Jill Biden finally said what many of us have been thinking about her husband, 2020 presidential “frontrunner” Joe Biden: other candidates are simply “better … than Joe is.”
At a campaign event in New Hampshire, Jill gave the opposite of a ringing endorsement for Joe, whose candidacy has been plagued by gaffes big and small, but who continues to remain ahead in the polls. She said, bleakly, about her own spouse, “Your candidate might be better on, I don’t know, health care, than Joe is, but you’ve got to look at who’s going to win this election … And maybe you have to swallow a little bit and say, ‘Okay, I personally like so and so better,’ but your bottom line has to be that we have to beat Trump.”
She also invoked that spectral qualifier that has haunted us since 2016: “electability.” “But I want you to think about your candidate,” Biden said, “his or her electability, and who’s going to win this race.” The sentiment is echoed in a campaign add that is currently airing in Iowa: “We have to beat Donald Trump, and all the polls agree Joe Biden is the strongest Democrat to do the job,” says a voice-over narrator. “No one is more qualified.”
But that’s not true. A recent Survey USAPoll that measured candidates in head-to-head matches found Bernie Sanders beating Trump by a margin of 8 percent. And Elizabeth Warren is gaining on both Sanders and Biden, coming second in a recent Fox News poll.
What Jill Biden dismisses as, “I don’t know, health care,” gets at the fundamental discrepancy between what millions of progressives want to see in their leadership, and what a career politician like Joe Biden has been offering. Biden is quick to remind us he was VP to America’s first black president, that he marched with civil rights leaders (he didn’t), and to generally pay lip service to the values of diversity, inclusion, and equality. But on policy he continually fails to deliver: regarding “I don’t know, health care,” he has compared Medicare for All to Republicans attempts to gut the ACA; he won’t consider ending the filibuster; he has done little to distance himself from his past as a legislative ally of banks and credit card companies; and to disavow his work with segregationists. His idea of change, like his polling numbers, seems to be to mostly stay the same.
So I put it to Jill Biden: “Electable” to whom? Who is doing the “swallowing” of their convictions and who is getting to freely voice theirs? There’s an undeniable queasiness in hearing Jill Biden tell us to essentially stand by her man — and to use the cudgel of another man, Donald Trump, to make us afraid.
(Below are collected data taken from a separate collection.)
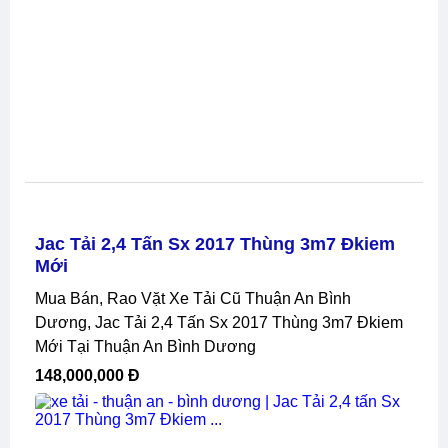
Jac Tải 2,4 Tấn Sx 2017 Thùng 3m7 Đkiem
Mới
Mua Bán, Rao Vặt Xe Tải Cũ Thuận An Bình
Dương, Jac Tải 2,4 Tấn Sx 2017 Thùng 3m7 Đkiem
Mới Tại Thuận An Bình Dương
148,000,000 Đ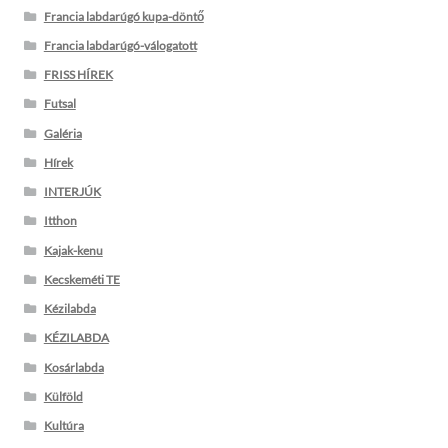
Francia labdarúgó kupa-döntő
Francia labdarúgó-válogatott
FRISS HÍREK
Futsal
Galéria
Hírek
INTERJÚK
Itthon
Kajak-kenu
Kecskeméti TE
Kézilabda
KÉZILABDA
Kosárlabda
Külföld
Kultúra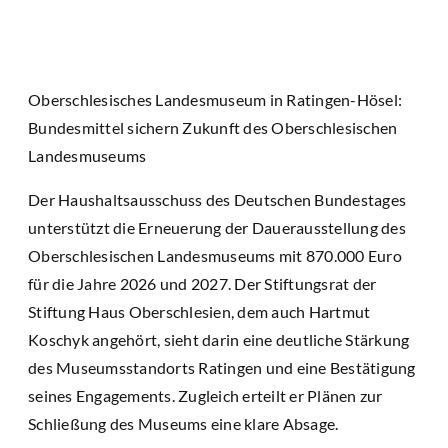
Oberschlesisches Landesmuseum in Ratingen-Hösel:
Bundesmittel sichern Zukunft des Oberschlesischen
Landesmuseums
Der Haushaltsausschuss des Deutschen Bundestages
unterstützt die Erneuerung der Dauerausstellung des
Oberschlesischen Landesmuseums mit 870.000 Euro
für die Jahre 2026 und 2027. Der Stiftungsrat der
Stiftung Haus Oberschlesien, dem auch Hartmut
Koschyk angehört, sieht darin eine deutliche Stärkung
des Museumsstandorts Ratingen und eine Bestätigung
seines Engagements. Zugleich erteilt er Plänen zur
Schließung des Museums eine klare Absage.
She’s laying out plainly, uncritically, the maddeningly unfair gender dynamics of presidential politics, in which women candidates have to fight to even make it inside the realm of “electable” possibility. The same goes for candidates of color, who have to struggle to convince mainstream pundits and gatekeepers that they can win over a majority. White company men like Biden, who have long benefited from the patriarchy, without really doing anything to deserve our support, get a pass. As Tammy Wynette once sang, “You’ll have bad times, and he’ll have good times, doin’ things that you don’t understand.”